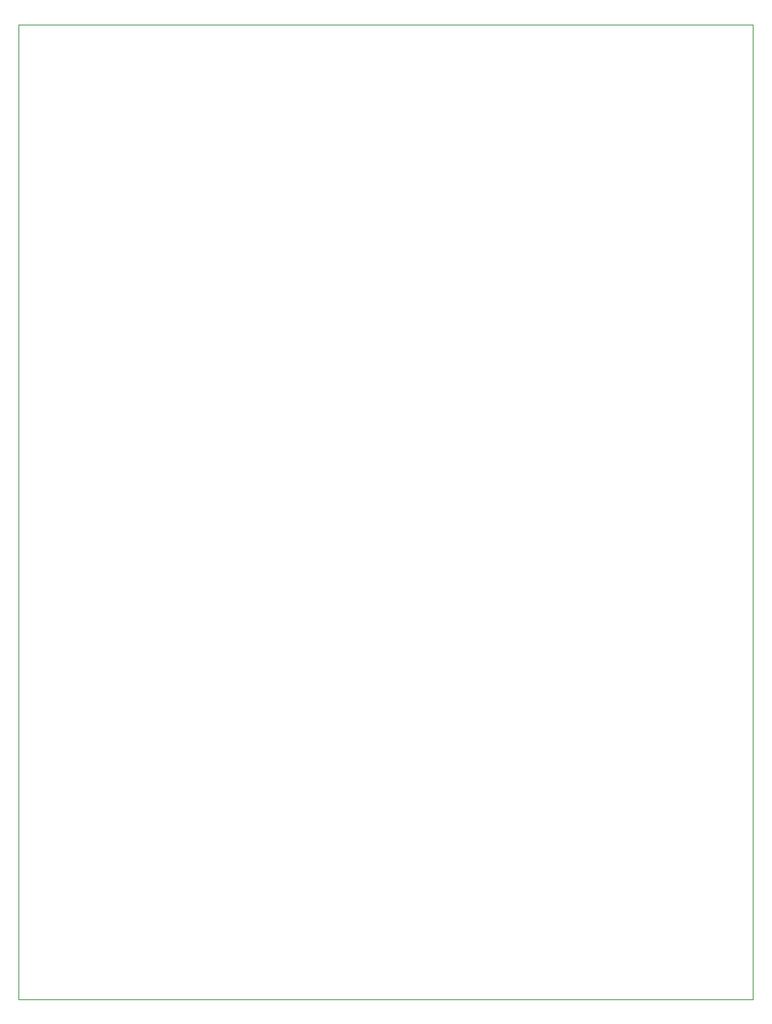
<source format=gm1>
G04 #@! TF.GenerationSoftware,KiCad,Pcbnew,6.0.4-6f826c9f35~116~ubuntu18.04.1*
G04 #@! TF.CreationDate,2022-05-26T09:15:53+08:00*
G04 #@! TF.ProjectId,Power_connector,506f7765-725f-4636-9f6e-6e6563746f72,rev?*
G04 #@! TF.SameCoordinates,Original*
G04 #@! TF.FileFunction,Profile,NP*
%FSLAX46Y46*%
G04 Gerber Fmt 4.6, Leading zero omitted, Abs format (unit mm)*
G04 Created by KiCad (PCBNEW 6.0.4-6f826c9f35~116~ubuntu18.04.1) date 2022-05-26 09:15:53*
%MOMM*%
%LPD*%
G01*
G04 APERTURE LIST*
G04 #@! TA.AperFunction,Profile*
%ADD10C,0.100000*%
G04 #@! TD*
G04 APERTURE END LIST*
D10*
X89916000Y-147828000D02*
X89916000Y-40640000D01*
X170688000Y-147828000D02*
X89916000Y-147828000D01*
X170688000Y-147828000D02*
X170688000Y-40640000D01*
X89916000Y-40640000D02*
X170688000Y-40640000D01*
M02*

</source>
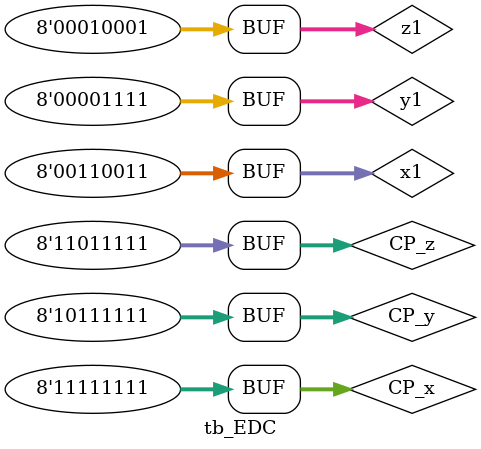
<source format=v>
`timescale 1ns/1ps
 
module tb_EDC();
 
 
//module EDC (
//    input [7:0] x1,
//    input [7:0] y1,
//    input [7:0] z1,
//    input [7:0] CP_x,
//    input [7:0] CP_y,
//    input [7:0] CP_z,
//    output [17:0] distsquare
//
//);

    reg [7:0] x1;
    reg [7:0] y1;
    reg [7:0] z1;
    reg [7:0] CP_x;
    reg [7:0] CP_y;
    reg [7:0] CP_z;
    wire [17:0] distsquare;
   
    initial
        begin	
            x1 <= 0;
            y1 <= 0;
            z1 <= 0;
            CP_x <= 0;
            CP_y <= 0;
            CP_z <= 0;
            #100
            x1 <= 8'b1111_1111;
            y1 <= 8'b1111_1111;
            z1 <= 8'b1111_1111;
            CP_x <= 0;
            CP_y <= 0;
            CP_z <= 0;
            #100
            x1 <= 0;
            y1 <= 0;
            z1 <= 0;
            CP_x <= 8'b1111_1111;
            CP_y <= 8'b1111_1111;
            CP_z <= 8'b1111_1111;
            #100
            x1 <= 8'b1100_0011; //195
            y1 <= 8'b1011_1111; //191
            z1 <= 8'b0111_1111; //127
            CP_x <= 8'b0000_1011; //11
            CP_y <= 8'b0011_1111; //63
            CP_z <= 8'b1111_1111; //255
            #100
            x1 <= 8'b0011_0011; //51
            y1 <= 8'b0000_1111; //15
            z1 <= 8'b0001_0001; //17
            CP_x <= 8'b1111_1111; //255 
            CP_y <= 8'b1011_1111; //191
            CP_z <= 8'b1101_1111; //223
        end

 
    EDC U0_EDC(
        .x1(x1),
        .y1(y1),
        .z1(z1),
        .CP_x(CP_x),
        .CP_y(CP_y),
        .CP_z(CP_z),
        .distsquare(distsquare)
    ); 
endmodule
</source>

.....

-- About this exercise --
Across the listing above, find each line that holds the word "KiCad". Give only how many there are.

-- Result of this task --
2